TASK DIRECTIONS
Express the text of each item below as a JSON list of strings, with one string per line and blank lines omitted.

Start of ENTRIES PROVIDED

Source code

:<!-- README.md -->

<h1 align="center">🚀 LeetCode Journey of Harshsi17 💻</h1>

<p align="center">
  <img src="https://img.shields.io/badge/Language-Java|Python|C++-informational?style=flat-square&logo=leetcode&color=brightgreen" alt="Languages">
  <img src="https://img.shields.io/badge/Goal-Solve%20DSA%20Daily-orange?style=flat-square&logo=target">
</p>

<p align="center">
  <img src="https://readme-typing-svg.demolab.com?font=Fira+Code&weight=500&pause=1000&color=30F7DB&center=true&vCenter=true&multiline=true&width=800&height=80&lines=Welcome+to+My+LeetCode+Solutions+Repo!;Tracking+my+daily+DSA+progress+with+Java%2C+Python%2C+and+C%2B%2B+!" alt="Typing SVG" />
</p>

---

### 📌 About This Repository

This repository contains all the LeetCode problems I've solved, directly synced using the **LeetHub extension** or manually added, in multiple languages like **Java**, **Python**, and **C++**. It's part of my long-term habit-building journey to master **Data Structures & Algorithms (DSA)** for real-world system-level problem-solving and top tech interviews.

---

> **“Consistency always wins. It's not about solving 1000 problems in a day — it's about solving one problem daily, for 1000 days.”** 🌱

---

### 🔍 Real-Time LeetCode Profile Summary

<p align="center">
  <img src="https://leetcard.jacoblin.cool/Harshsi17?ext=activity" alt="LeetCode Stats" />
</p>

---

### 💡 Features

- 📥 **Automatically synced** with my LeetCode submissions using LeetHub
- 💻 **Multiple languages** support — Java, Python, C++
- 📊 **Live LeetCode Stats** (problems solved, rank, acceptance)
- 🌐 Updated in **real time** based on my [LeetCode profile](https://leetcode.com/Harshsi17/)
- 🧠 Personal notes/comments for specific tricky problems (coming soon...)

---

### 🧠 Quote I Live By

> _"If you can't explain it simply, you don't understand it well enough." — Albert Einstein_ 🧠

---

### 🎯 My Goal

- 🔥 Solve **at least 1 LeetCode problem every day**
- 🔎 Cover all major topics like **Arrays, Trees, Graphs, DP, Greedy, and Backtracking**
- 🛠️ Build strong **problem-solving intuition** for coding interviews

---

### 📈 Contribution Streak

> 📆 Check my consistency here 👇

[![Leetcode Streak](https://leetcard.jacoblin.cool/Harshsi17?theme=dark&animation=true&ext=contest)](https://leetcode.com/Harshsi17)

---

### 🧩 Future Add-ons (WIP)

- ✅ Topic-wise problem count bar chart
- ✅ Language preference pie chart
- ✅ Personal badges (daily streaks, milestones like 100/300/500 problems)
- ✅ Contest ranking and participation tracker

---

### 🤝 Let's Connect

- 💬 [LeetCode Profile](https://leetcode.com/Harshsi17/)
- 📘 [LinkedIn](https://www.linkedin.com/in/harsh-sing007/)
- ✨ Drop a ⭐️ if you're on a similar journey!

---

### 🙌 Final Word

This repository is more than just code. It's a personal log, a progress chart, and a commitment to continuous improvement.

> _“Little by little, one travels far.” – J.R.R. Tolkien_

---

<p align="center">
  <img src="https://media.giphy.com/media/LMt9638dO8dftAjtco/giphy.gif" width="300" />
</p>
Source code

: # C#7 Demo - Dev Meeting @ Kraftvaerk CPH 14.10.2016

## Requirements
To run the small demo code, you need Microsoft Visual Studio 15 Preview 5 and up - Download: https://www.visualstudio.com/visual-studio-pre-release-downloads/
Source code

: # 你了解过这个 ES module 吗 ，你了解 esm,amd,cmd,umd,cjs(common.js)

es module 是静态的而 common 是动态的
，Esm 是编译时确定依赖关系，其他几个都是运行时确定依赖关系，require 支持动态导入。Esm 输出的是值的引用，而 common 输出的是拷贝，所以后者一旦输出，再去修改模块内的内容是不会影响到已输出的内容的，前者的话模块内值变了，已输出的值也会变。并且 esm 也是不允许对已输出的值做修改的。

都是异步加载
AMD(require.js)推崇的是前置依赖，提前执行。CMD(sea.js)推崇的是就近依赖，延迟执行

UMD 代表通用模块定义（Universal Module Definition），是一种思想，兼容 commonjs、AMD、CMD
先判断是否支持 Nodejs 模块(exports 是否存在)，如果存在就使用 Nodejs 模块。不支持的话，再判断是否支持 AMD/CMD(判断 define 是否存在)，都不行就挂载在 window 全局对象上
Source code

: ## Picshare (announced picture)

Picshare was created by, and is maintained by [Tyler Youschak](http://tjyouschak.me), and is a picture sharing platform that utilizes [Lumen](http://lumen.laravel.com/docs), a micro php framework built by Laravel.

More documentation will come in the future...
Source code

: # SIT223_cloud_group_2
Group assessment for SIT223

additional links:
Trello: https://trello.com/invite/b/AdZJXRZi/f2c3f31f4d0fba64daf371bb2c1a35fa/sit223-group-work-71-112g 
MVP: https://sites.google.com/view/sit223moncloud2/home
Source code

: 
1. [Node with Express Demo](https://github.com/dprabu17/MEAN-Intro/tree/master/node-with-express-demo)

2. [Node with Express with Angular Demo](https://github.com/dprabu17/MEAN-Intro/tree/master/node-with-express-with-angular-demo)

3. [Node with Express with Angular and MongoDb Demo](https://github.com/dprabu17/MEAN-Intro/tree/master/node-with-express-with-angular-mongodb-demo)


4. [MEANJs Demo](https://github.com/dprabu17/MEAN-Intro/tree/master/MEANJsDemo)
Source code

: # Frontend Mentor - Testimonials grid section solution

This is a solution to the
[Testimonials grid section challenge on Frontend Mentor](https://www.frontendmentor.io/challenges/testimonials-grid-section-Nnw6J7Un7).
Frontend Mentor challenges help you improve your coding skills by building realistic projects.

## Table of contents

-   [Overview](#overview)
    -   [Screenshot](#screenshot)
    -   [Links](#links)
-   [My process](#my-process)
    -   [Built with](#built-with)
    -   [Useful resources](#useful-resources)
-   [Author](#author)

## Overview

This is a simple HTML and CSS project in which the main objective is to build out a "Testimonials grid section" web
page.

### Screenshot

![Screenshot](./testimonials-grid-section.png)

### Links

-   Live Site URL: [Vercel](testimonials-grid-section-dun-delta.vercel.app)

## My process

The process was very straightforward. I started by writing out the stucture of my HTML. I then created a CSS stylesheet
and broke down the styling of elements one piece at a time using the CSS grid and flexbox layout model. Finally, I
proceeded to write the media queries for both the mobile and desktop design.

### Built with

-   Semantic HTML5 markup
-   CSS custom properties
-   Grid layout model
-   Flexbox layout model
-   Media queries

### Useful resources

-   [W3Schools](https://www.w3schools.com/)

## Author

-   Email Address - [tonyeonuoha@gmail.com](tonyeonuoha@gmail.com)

End of ENTRIES PROVIDED

TASK ANSWER
[
  "Source code",
  ":<!-- README.md -->",
  "<h1 align=\"center\">🚀 LeetCode Journey of Harshsi17 💻</h1>",
  "<p align=\"center\">",
  "  <img src=\"https://img.shields.io/badge/Language-Java|Python|C++-informational?style=flat-square&logo=leetcode&color=brightgreen\" alt=\"Languages\">",
  "  <img src=\"https://img.shields.io/badge/Goal-Solve%20DSA%20Daily-orange?style=flat-square&logo=target\">",
  "</p>",
  "<p align=\"center\">",
  "  <img src=\"https://readme-typing-svg.demolab.com?font=Fira+Code&weight=500&pause=1000&color=30F7DB&center=true&vCenter=true&multiline=true&width=800&height=80&lines=Welcome+to+My+LeetCode+Solutions+Repo!;Tracking+my+daily+DSA+progress+with+Java%2C+Python%2C+and+C%2B%2B+!\" alt=\"Typing SVG\" />",
  "</p>",
  "---",
  "### 📌 About This Repository",
  "This repository contains all the LeetCode problems I've solved, directly synced using the **LeetHub extension** or manually added, in multiple languages like **Java**, **Python**, and **C++**. It's part of my long-term habit-building journey to master **Data Structures & Algorithms (DSA)** for real-world system-level problem-solving and top tech interviews.",
  "---",
  "> **“Consistency always wins. It's not about solving 1000 problems in a day — it's about solving one problem daily, for 1000 days.”** 🌱",
  "---",
  "### 🔍 Real-Time LeetCode Profile Summary",
  "<p align=\"center\">",
  "  <img src=\"https://leetcard.jacoblin.cool/Harshsi17?ext=activity\" alt=\"LeetCode Stats\" />",
  "</p>",
  "---",
  "### 💡 Features",
  "- 📥 **Automatically synced** with my LeetCode submissions using LeetHub",
  "- 💻 **Multiple languages** support — Java, Python, C++",
  "- 📊 **Live LeetCode Stats** (problems solved, rank, acceptance)",
  "- 🌐 Updated in **real time** based on my [LeetCode profile](https://leetcode.com/Harshsi17/)",
  "- 🧠 Personal notes/comments for specific tricky problems (coming soon...)",
  "---",
  "### 🧠 Quote I Live By",
  "> _\"If you can't explain it simply, you don't understand it well enough.\" — Albert Einstein_ 🧠",
  "---",
  "### 🎯 My Goal",
  "- 🔥 Solve **at least 1 LeetCode problem every day**",
  "- 🔎 Cover all major topics like **Arrays, Trees, Graphs, DP, Greedy, and Backtracking**",
  "- 🛠️ Build strong **problem-solving intuition** for coding interviews",
  "---",
  "### 📈 Contribution Streak",
  "> 📆 Check my consistency here 👇",
  "[![Leetcode Streak](https://leetcard.jacoblin.cool/Harshsi17?theme=dark&animation=true&ext=contest)](https://leetcode.com/Harshsi17)",
  "---",
  "### 🧩 Future Add-ons (WIP)",
  "- ✅ Topic-wise problem count bar chart",
  "- ✅ Language preference pie chart",
  "- ✅ Personal badges (daily streaks, milestones like 100/300/500 problems)",
  "- ✅ Contest ranking and participation tracker",
  "---",
  "### 🤝 Let's Connect",
  "- 💬 [LeetCode Profile](https://leetcode.com/Harshsi17/)",
  "- 📘 [LinkedIn](https://www.linkedin.com/in/harsh-sing007/)",
  "- ✨ Drop a ⭐️ if you're on a similar journey!",
  "---",
  "### 🙌 Final Word",
  "This repository is more than just code. It's a personal log, a progress chart, and a commitment to continuous improvement.",
  "> _“Little by little, one travels far.” – J.R.R. Tolkien_",
  "---",
  "<p align=\"center\">",
  "  <img src=\"https://media.giphy.com/media/LMt9638dO8dftAjtco/giphy.gif\" width=\"300\" />",
  "</p>",
  "Source code",
  ": # C#7 Demo - Dev Meeting @ Kraftvaerk CPH 14.10.2016",
  "## Requirements",
  "To run the small demo code, you need Microsoft Visual Studio 15 Preview 5 and up - Download: https://www.visualstudio.com/visual-studio-pre-release-downloads/",
  "Source code",
  ": # 你了解过这个 ES module 吗 ，你了解 esm,amd,cmd,umd,cjs(common.js)",
  "es module 是静态的而 common 是动态的",
  "，Esm 是编译时确定依赖关系，其他几个都是运行时确定依赖关系，require 支持动态导入。Esm 输出的是值的引用，而 common 输出的是拷贝，所以后者一旦输出，再去修改模块内的内容是不会影响到已输出的内容的，前者的话模块内值变了，已输出的值也会变。并且 esm 也是不允许对已输出的值做修改的。",
  "都是异步加载",
  "AMD(require.js)推崇的是前置依赖，提前执行。CMD(sea.js)推崇的是就近依赖，延迟执行",
  "UMD 代表通用模块定义（Universal Module Definition），是一种思想，兼容 commonjs、AMD、CMD",
  "先判断是否支持 Nodejs 模块(exports 是否存在)，如果存在就使用 Nodejs 模块。不支持的话，再判断是否支持 AMD/CMD(判断 define 是否存在)，都不行就挂载在 window 全局对象上",
  "Source code",
  ": ## Picshare (announced picture)",
  "Picshare was created by, and is maintained by [Tyler Youschak](http://tjyouschak.me), and is a picture sharing platform that utilizes [Lumen](http://lumen.laravel.com/docs), a micro php framework built by Laravel.",
  "More documentation will come in the future...",
  "Source code",
  ": # SIT223_cloud_group_2",
  "Group assessment for SIT223",
  "additional links:",
  "Trello: https://trello.com/invite/b/AdZJXRZi/f2c3f31f4d0fba64daf371bb2c1a35fa/sit223-group-work-71-112g ",
  "MVP: https://sites.google.com/view/sit223moncloud2/home",
  "Source code",
  ": ",
  "1. [Node with Express Demo](https://github.com/dprabu17/MEAN-Intro/tree/master/node-with-express-demo)",
  "2. [Node with Express with Angular Demo](https://github.com/dprabu17/MEAN-Intro/tree/master/node-with-express-with-angular-demo)",
  "3. [Node with Express with Angular and MongoDb Demo](https://github.com/dprabu17/MEAN-Intro/tree/master/node-with-express-with-angular-mongodb-demo)",
  "4. [MEANJs Demo](https://github.com/dprabu17/MEAN-Intro/tree/master/MEANJsDemo)",
  "Source code",
  ": # Frontend Mentor - Testimonials grid section solution",
  "This is a solution to the",
  "[Testimonials grid section challenge on Frontend Mentor](https://www.frontendmentor.io/challenges/testimonials-grid-section-Nnw6J7Un7).",
  "Frontend Mentor challenges help you improve your coding skills by building realistic projects.",
  "## Table of contents",
  "-   [Overview](#overview)",
  "    -   [Screenshot](#screenshot)",
  "    -   [Links](#links)",
  "-   [My process](#my-process)",
  "    -   [Built with](#built-with)",
  "    -   [Useful resources](#useful-resources)",
  "-   [Author](#author)",
  "## Overview",
  "This is a simple HTML and CSS project in which the main objective is to build out a \"Testimonials grid section\" web",
  "page.",
  "### Screenshot",
  "![Screenshot](./testimonials-grid-section.png)",
  "### Links",
  "-   Live Site URL: [Vercel](testimonials-grid-section-dun-delta.vercel.app)",
  "## My process",
  "The process was very straightforward. I started by writing out the stucture of my HTML. I then created a CSS stylesheet",
  "and broke down the styling of elements one piece at a time using the CSS grid and flexbox layout model. Finally, I",
  "proceeded to write the media queries for both the mobile and desktop design.",
  "### Built with",
  "-   Semantic HTML5 markup",
  "-   CSS custom properties",
  "-   Grid layout model",
  "-   Flexbox layout model",
  "-   Media queries",
  "### Useful resources",
  "-   [W3Schools](https://www.w3schools.com/)",
  "## Author",
  "-   Email Address - [tonyeonuoha@gmail.com](tonyeonuoha@gmail.com)"
]